Kurds and Their Supporters in a Lose-Lose Situation

On Saturday 28 JAN Iran announced that it had banned U.S. citizens from entering the country. According to Reuters, the ban has been implemented “in retaliation to Washington’s visa ban against Tehran and six other majority-Muslim countries announced by new U.S. President Donald Trump.”

NEC-SE believes that Iraq, which takes its marching orders from Iran, and possibly Saudi Arabia as well, will soon follow suit by with bans against U.S. citizens. If and when the Iraqi Parliament votes to approve the ban, the Kurdish Regional Government (KRG) will have a very difficult decision to make. It can implement its own ban against U.S. citizens, a move in keeping with its status as a part of Iraq. Or it could choose to continue admitting Americans, in defiance of the governments of Iraq and Iran.

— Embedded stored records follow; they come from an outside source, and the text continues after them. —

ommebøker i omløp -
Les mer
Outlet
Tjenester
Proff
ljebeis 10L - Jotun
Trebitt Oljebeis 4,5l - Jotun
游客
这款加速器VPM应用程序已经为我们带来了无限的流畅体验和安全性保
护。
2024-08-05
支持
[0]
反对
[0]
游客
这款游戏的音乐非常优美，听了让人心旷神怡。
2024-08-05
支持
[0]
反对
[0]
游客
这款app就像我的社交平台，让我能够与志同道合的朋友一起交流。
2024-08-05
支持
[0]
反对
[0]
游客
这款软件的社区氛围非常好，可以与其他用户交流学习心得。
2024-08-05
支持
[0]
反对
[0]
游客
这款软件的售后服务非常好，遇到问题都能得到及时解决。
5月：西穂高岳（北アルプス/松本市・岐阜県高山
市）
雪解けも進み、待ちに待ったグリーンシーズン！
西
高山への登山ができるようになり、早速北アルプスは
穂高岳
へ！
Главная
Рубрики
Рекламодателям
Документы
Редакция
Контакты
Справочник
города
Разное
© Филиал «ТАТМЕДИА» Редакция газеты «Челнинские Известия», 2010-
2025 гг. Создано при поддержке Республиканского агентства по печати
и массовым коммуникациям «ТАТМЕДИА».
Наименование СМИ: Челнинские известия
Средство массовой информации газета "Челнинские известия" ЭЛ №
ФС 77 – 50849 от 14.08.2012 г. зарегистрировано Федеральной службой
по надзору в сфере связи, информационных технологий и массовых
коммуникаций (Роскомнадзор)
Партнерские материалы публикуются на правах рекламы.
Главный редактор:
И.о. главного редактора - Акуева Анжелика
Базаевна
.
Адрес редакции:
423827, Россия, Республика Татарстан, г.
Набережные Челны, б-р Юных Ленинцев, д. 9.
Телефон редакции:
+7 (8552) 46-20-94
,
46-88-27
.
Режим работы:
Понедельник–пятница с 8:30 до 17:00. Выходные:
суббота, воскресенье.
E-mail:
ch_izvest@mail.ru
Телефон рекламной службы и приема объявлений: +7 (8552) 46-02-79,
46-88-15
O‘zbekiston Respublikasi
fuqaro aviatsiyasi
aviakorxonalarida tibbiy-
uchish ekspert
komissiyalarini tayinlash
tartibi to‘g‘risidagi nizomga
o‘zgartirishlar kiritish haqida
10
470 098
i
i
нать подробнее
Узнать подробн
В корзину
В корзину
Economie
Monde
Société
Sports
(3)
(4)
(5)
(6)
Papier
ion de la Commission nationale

That said, it is altogether likely that the Kurds will fall in line and implement the ban. Iran has declared that the U.S. visa ban is an insult to Islam and to all Muslims, be they Sunnis or Shiites. In doing so Iran has made the ban an issue of both national and religious honor, which far transcends mere politics. The KRG is not (yet) a nation, but the Kurds are Sunni Muslims, and the appeal to religious honor must necessarily resonate strongly with them. They may not be terribly keen on implementing the ban because that will alienate the Western nations that have provided them with the political, military, and monetary support so vital to their survival. Nevertheless, they cannot act in contravention to their Muslim brethren. Such action would constitute a de facto declaration of war against Iraq and Iran; worse, it would place them outside the community of Muslim nations and peoples.

Whatever the Kurds decide, they will suffer for their choice. They are caught between the proverbial rock and hard place of Middle Eastern power politics. The result may be the crushing of Kurdish aspirations for statehood.